I work all day and need to have some serenity when I get home. Even now it is difficult to talk with my family outside in my yard with the existing traffic, and I regularly get woken at night due to heavy trucks passing through. Traffic has already increased due to the roadwork at the other end of Gray Road (at the round about). I cannot imagine what the trucks will be like going through town both day and night (with proposed plans for a 24 hour operation schedule) if a quarry and plant come to town, with the noise, dirt, smell, exhaust and safety risks.

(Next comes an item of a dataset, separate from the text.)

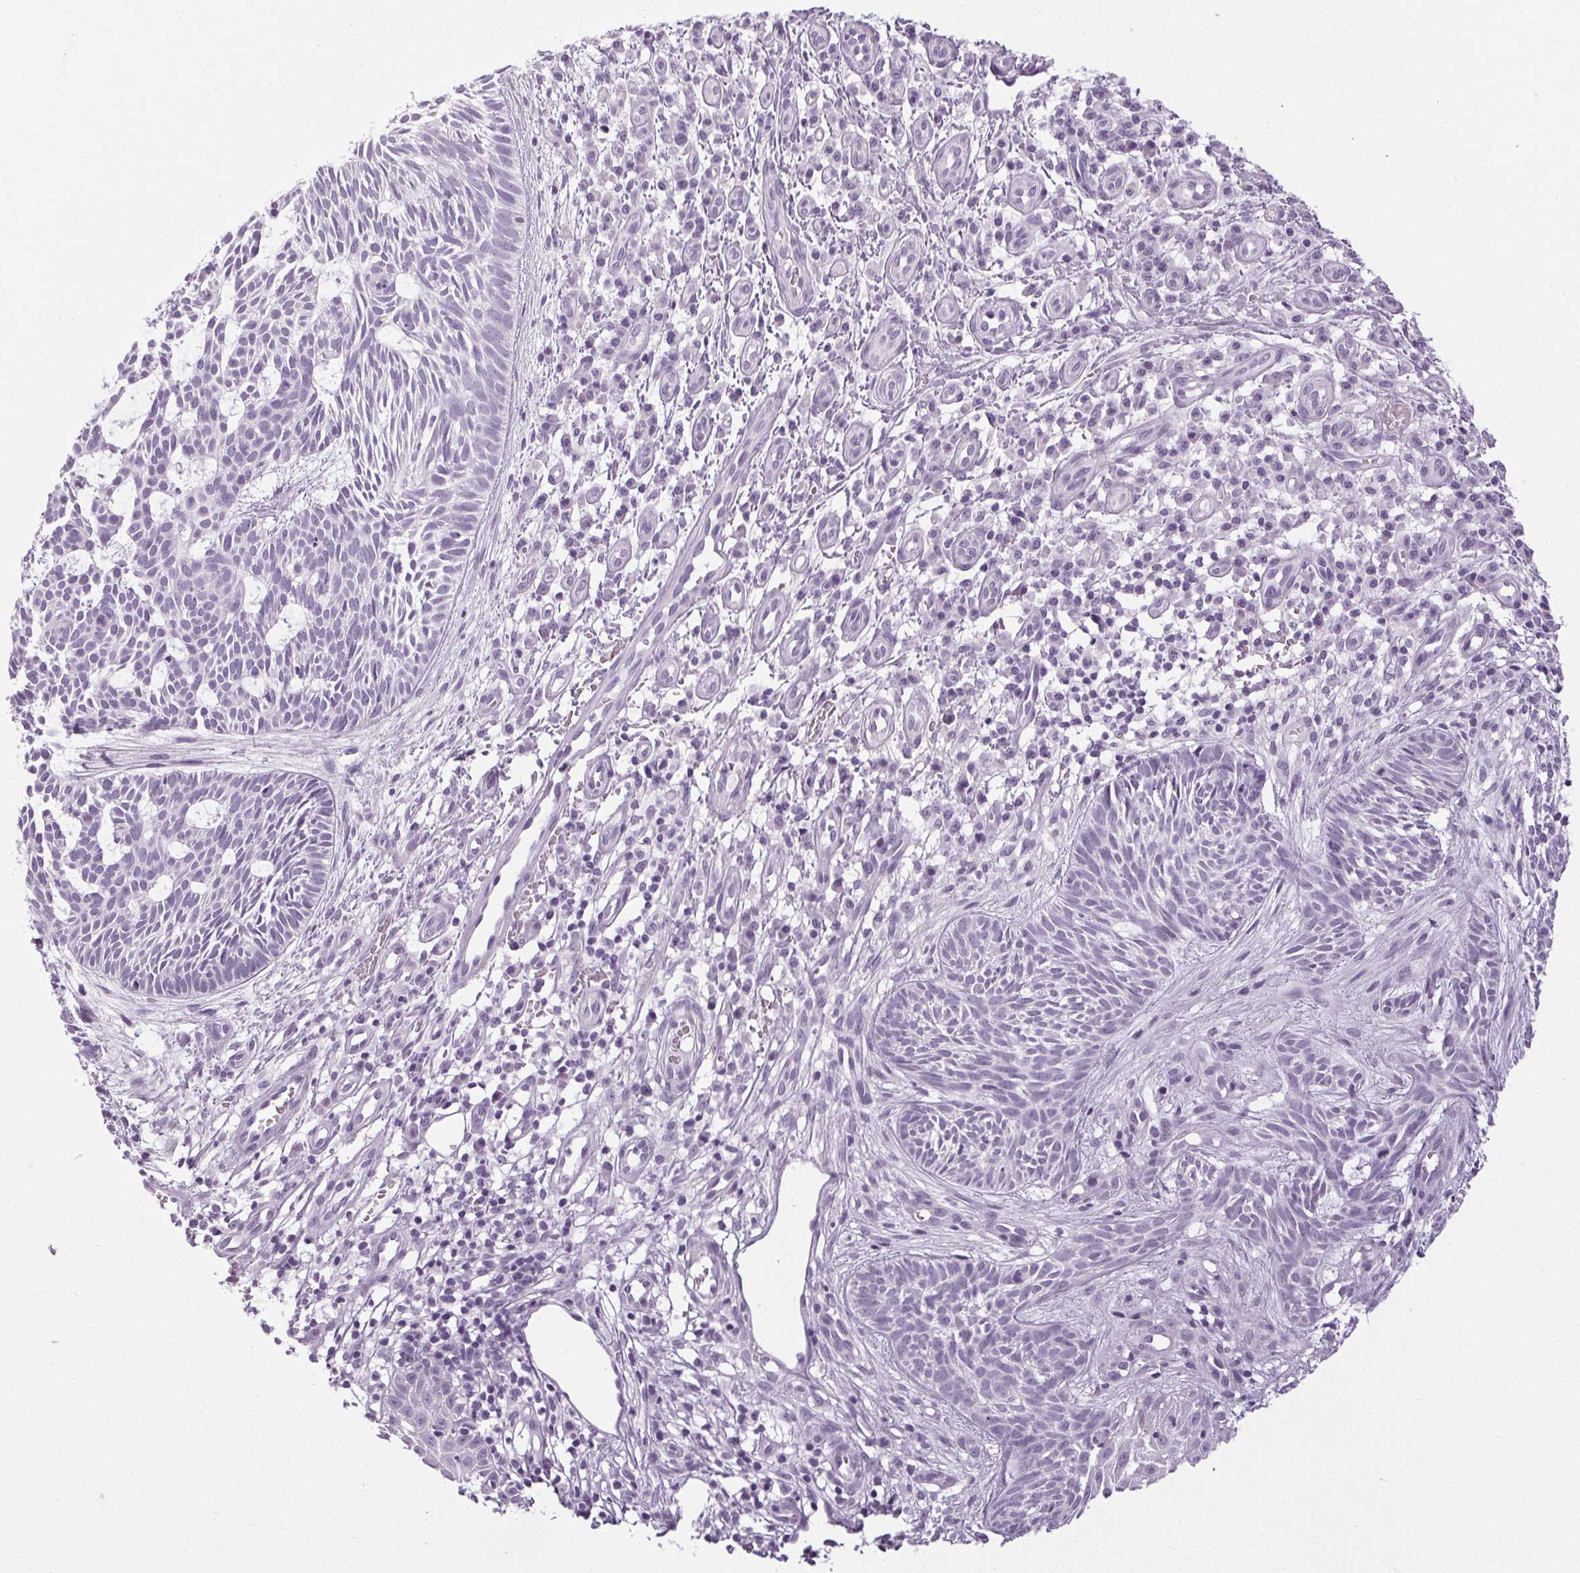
{"staining": {"intensity": "negative", "quantity": "none", "location": "none"}, "tissue": "skin cancer", "cell_type": "Tumor cells", "image_type": "cancer", "snomed": [{"axis": "morphology", "description": "Basal cell carcinoma"}, {"axis": "topography", "description": "Skin"}], "caption": "Immunohistochemistry histopathology image of human skin cancer (basal cell carcinoma) stained for a protein (brown), which displays no positivity in tumor cells. (DAB (3,3'-diaminobenzidine) immunohistochemistry (IHC), high magnification).", "gene": "POMC", "patient": {"sex": "male", "age": 59}}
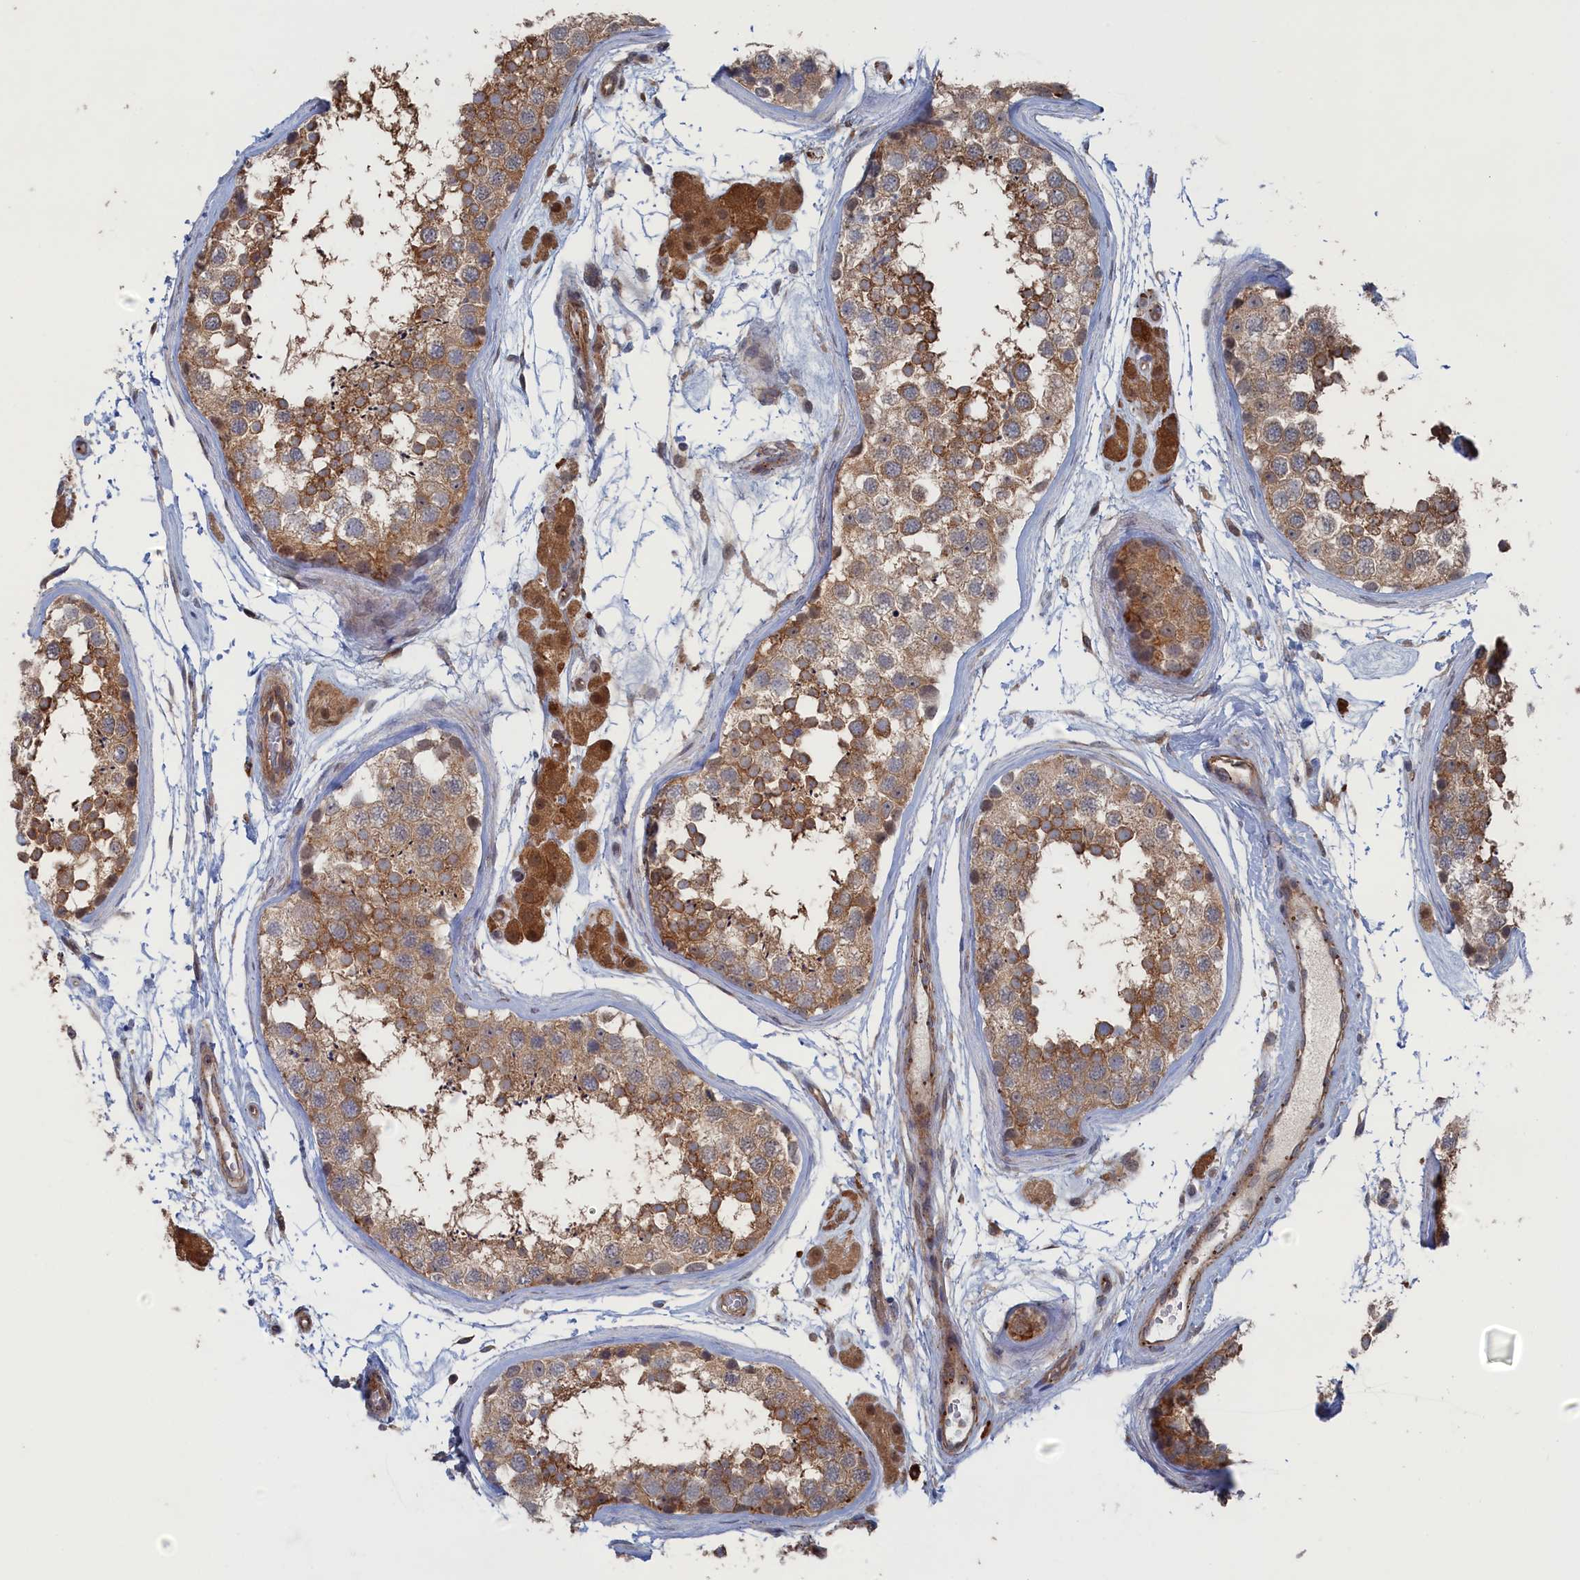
{"staining": {"intensity": "moderate", "quantity": ">75%", "location": "cytoplasmic/membranous"}, "tissue": "testis", "cell_type": "Cells in seminiferous ducts", "image_type": "normal", "snomed": [{"axis": "morphology", "description": "Normal tissue, NOS"}, {"axis": "topography", "description": "Testis"}], "caption": "Protein staining by IHC shows moderate cytoplasmic/membranous staining in approximately >75% of cells in seminiferous ducts in unremarkable testis.", "gene": "FILIP1L", "patient": {"sex": "male", "age": 56}}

My property does not abut the location of the proposed industry. However, I will definitely be impacted by the dust, noise, fumes and toxins. So will be the children who are trying to grow up in Gorham, especially while going to schools that are so close to the proposed asphalt site. And the quarry blasting, at any time, will be far-reaching and awful. Even a couple miles away, I worry about the foundation of my home.

Most Gorham neighborhoods, even those that are rural and far from the village, will be impacted by the health and nuisance aspects of this project. The carcinogens of rock dust, stack toxin emissions and fumes are both well documented and self-evident. These elements of daily quarry and asphalt operations will reach far beyond the center of town. (On the news recently, they were talking about cancer pockets in Camden, Maine, that are now associated with a mining site from across the water. This kind of circumstance is not new, nor is it a surprise when, after assurances from companies about the limited parameters of risks to communities, they were wrong and it is far too late.)

Please decide against an industry in our town that has such highly associated risks, dangers that far outweigh tax or possible political benefits. While development is important to our community and its members, an asphalt plant and quarry, even if superbly operated, will deeply threaten our health and quality of life. While this kind of project may inevitably have to be in someone’s back yard, does it have to be in ours?